-- Task statement --
Quote the entries below word for word, from the first line through the line that contains "read: 905400 ft³", including both of those lines.

-- Input data --
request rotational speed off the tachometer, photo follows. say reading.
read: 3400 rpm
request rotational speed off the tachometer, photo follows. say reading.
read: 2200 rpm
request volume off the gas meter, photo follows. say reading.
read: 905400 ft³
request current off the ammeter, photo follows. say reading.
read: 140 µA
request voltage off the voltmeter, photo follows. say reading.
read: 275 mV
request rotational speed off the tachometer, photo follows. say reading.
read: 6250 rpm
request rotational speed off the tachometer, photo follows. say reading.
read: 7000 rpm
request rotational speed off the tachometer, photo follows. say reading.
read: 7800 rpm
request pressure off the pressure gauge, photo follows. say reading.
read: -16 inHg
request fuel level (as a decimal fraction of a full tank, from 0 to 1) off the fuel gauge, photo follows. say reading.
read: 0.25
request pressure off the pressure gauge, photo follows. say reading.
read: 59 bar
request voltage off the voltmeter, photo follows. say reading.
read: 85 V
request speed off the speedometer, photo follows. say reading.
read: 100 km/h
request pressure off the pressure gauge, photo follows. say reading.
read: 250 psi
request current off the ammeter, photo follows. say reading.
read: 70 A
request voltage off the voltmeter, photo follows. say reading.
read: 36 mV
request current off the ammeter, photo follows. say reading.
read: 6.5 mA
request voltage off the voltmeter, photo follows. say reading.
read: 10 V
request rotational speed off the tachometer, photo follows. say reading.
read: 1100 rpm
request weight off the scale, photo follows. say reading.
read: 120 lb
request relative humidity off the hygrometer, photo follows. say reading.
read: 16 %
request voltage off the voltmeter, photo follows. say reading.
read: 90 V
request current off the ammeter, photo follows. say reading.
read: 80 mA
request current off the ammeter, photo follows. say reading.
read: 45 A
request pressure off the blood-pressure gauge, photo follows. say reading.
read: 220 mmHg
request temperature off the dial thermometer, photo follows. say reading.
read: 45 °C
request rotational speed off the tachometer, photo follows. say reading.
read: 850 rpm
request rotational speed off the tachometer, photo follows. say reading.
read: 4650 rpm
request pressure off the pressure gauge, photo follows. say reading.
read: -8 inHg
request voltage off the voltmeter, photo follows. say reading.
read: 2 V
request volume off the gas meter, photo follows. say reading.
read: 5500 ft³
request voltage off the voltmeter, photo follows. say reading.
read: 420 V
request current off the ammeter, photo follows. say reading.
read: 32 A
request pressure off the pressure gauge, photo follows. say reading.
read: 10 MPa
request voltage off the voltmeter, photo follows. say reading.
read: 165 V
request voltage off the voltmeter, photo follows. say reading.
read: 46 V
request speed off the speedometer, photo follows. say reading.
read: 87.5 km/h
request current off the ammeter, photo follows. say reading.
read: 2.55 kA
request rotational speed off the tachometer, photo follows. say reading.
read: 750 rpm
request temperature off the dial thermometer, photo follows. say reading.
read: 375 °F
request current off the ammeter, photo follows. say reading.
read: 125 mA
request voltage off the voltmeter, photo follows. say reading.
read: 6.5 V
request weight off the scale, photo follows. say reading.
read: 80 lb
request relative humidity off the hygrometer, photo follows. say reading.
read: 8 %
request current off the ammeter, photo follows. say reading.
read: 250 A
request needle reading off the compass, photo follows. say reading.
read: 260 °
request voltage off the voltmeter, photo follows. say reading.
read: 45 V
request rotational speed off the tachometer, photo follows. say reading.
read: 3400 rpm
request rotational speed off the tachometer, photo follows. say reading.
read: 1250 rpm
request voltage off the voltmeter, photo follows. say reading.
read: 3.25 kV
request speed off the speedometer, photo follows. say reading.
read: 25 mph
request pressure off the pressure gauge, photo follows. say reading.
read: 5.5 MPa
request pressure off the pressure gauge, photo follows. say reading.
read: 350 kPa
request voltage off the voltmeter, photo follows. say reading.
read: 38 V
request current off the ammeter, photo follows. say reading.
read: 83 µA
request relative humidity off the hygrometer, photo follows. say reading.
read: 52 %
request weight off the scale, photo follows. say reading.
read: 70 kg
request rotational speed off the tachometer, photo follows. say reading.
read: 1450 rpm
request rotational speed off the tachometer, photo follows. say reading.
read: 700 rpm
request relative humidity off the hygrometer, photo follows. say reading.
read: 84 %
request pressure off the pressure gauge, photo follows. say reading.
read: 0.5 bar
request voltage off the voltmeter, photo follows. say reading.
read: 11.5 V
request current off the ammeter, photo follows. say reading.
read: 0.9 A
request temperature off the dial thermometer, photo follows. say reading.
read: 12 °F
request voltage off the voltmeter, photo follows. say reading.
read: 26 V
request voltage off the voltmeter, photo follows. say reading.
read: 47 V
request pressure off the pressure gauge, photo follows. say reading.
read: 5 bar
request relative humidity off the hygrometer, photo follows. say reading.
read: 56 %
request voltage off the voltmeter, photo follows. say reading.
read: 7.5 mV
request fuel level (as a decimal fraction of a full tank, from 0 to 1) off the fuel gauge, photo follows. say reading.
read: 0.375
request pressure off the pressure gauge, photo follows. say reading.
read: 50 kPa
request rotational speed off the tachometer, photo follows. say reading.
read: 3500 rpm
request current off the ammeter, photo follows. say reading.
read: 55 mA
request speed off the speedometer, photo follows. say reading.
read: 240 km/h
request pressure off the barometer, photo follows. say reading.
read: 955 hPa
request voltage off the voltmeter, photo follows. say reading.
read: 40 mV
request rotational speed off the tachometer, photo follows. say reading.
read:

-- Result of the exercise --
request rotational speed off the tachometer, photo follows. say reading.
read: 3400 rpm
request rotational speed off the tachometer, photo follows. say reading.
read: 2200 rpm
request volume off the gas meter, photo follows. say reading.
read: 905400 ft³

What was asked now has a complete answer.